LG stumbled a bit with its Gram series of ultra portable laptops when it entered the US market in late 2015. The initial offerings weren’t necessarily bad, but they didn’t offer much beyond an ultra lightweight body to compete in an already crowded category.
Less than two years later, though, and the electronics giant has corrected course some with the line. The 2017 models — available in 13.3-, 14- and 15.6-inch sizes — are still remarkably light, but add in a lot of what was lacking on the earlier systems. Prices start at $1,000 for a non-touchscreen 13.3-inch Gram, but climb up to $1,700 for the 15.6-inch version with a touchscreen and an Intel Core i7-7500U processor, 16GB of memory and a 512GB SSD.
Reviewed here is the 13.3-inch model with a full HD (1,920×1,080 pixels) IPS touchscreen that comes in at $1,100 (approximately AU$1,500 or £885 in Australia and the UK, respectively). It’s a fair price for what you’re getting, especially when you consider its two biggest advantages: Its slim, lightweight design and a very long battery life.
LG Gram (13-inch, 2017)
|Price as reviewed||$1,099.99 (approx. AU$1,500, £885)|
|Display size/resolution||13.3-inch 1920×1080 touch display|
|PC CPU||2.5GHz Intel Core i5-7200U|
|PC Memory||8GB DDR4 SDRAM 2,133MHz|
|Graphics||128MB dedicated Intel HD Graphics 620|
|Networking||802.11ac, Bluetooth 4.2|
|Operating system||Windows 10 Home (64-bit)|
Light as a feather, but not stiff.
At just a touch more than 2 pounds (0.94 kg) and 0.6-inch thickness (15.5 mm), you can slip the 13.3-inch,Gram into your bag and not even really feel it. The Gram’s magnesium alloy body just doesn’t have the same sturdy feel as a premium aluminum-chassis ultraportable. The lid in particular has a lot of flex to it.
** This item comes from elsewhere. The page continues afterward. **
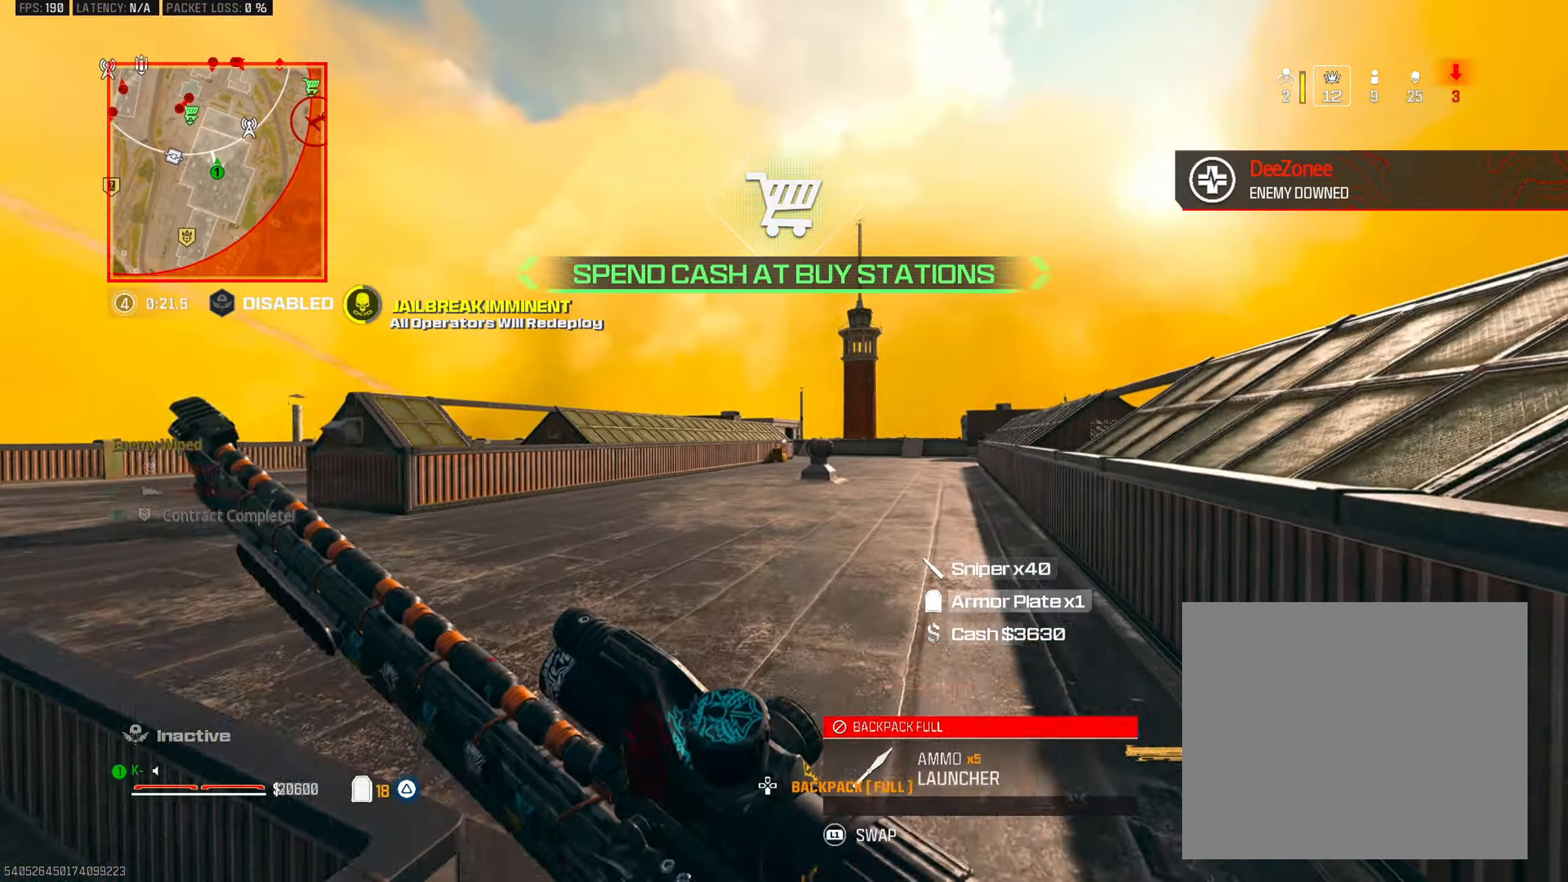
{"buttons": [], "left_stick": "up-left", "right_stick": "center", "events": [[16, "CIRCLE", "down"], [150, "CIRCLE", "up"], [233, "CROSS", "down"], [283, "left_stick", "up-left"], [350, "CROSS", "up"], [367, "L3", "down"], [450, "L3", "up"]]}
Also, if standout looks matter to you, the Gram isn’t going to wow you. The chassis is dark silver inside and out with the exception of the chrome LG logo on the lid and below the display. Politely put, it is unassuming and will blend into any environment, be it boardroom, classroom or cafe.
One positive for the design beyond its weight is the slim bezel around the screen, which means you’re looking at nothing but display when you open the lid. A side effect of this, however, is LG moved the webcam to the screen’s hinge so it shoots straight up your nose while also placing the camera so low that the screen has to be at a 90-degree angle to keep you entirely in the shot.
The keyboard and touchpad are also nice. Although the keys don’t have a lot of travel, there’s more than you might expect given the shallow keyboard deck. The keys are comfortably large, too, with two levels of backlighting available.
About the touchpad.
The touchpad is responsive without being jumpy and its software allows for a lot of fine-tuning for multitouch gestures and taps. Plus, there’s a fingerprint sensor in the upper left corner of it that supports Windows Hello login. Just register your print and you can skip typing in a PIN or password by resting your fingertip on the sensor.
As you might expect from a company that makes TVs and displays, the screen on the Gram is nice. It’s sharp with very good color and excellent off-angle viewing. It gets reasonably bright, too, but you might still might struggle with some off the glare from the glossy screen. LG also includes a Reader mode setting that lets you quickly reduce blue light.
While watching TV and movies on it is good experience, listening to any sort of audio through its weak speakers is not. To be fair though, few laptops this thin have good speakers and LG built-in DTS Headphone: X processing for improved audio quality through the headphone/mic jack.